As the bird soars through the sky however, it is slowly caught up by the void again, this time it forming a bird cage. The implication this time is pretty clear: Even if Eren gains wings, even if he goes outside the walls, there is still something denying him his freedom and keeping him in this bird cage. Something has to fundamentally change and with a sweeping crescendo, young Eren suddenly gets what he wished for.
Starting from inside where Eren is standing, the poppies turn into all kind of flowers and colors, the cage gets destroyed and reveals the entire world, a true horizon this time, while the night gives way for a new dawn. It almost hurts to see this young Eren full of wonder and happiness, finally achieving access to his vision of freedom. However, while the stunningly beautiful scenery continues, we see what this vision actually entails. The Trost District, at least I think it is, is abandoned, destroyed and grown over. I think the purple flowers are wisterias, representing love, beauty and longevity, which would be fitting, though it is hard to make out correctly. Next are one of the the outskirt and we see that the walls are indeed destroyed and so is the empty throne room and what I would guess is a part of Shiganshina. I can’t think of a specific reason of why these locations were chosen, they do line up with the major battles and locations following the story chronologically, though.

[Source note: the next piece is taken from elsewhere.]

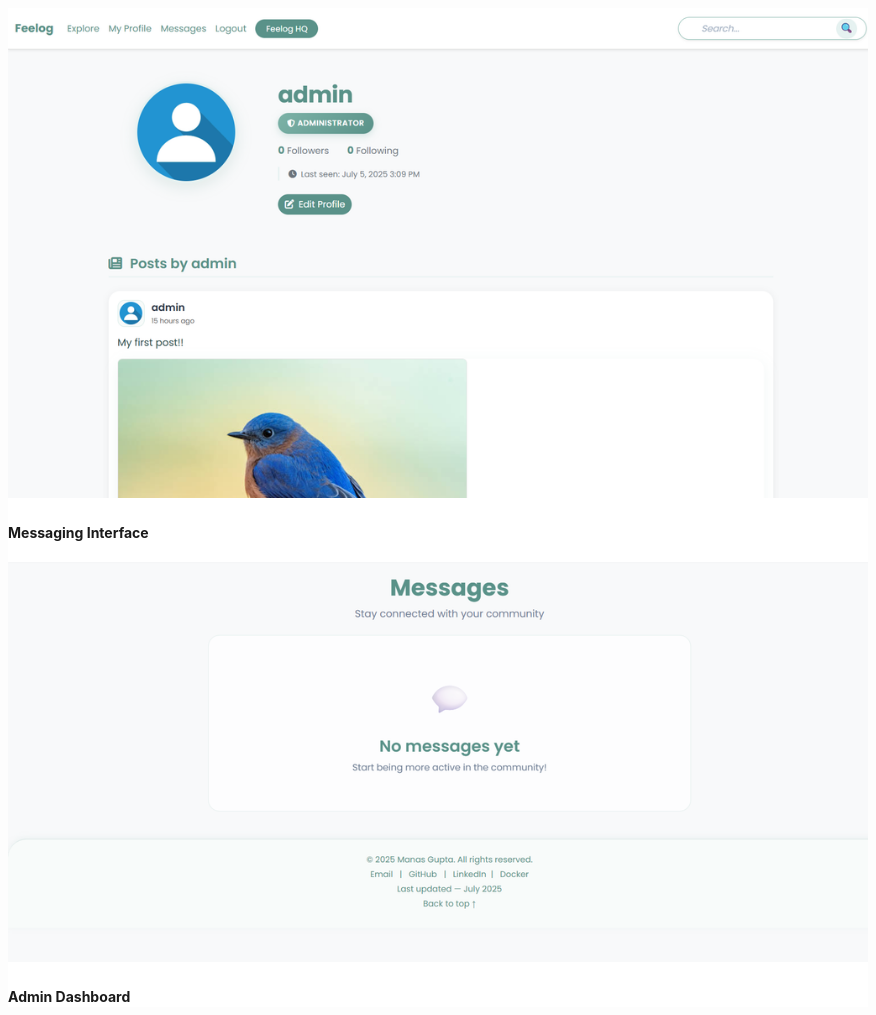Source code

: ![Admin Dashboard](screenshots/User.png)


#### Messaging Interface
![Message](screenshots/Message.png)

#### Admin Dashboard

We finally see adult Eren, walking through a field of flowers and stepping on some of them. It is Eren who is responsible for this current world, which his younger self yearned for so much. He, however, does not smile, as more and more flower petals keep flying by his side in the wind. At the end, he finally comes to a stop. In the beginning, young Eren faced the camera and started walking from right to left and fight for his freedom until he became older and got to a stop when this freedom was achieved, now facing away towards the sun. Whether the lack of a smile on adult Eren’s face is that of regret or something different is up to debate… or to watching how this story unfolds until the end. But now that he achieved his goal, it can end, he no longer has to walk forward. I am not sure how to describe the last seconds without giving anything away. There are only so many interpretations of going up in flames and vanishing into the wind. Does it hit as hard as Eugeo going the other way?.. Maybe it does.
Attack on Titan is a tragedy and knowing how it ends, I couldn’t wish for a better Ending. It just captures the character of Eren so well and I like how it encapsulates the “The world is cruel, but also beautiful”-motive running through the series. It is also stunningly animated and the song itself is great too. All in all, peak fiction.
Attack on Titan is available on Crunchyroll.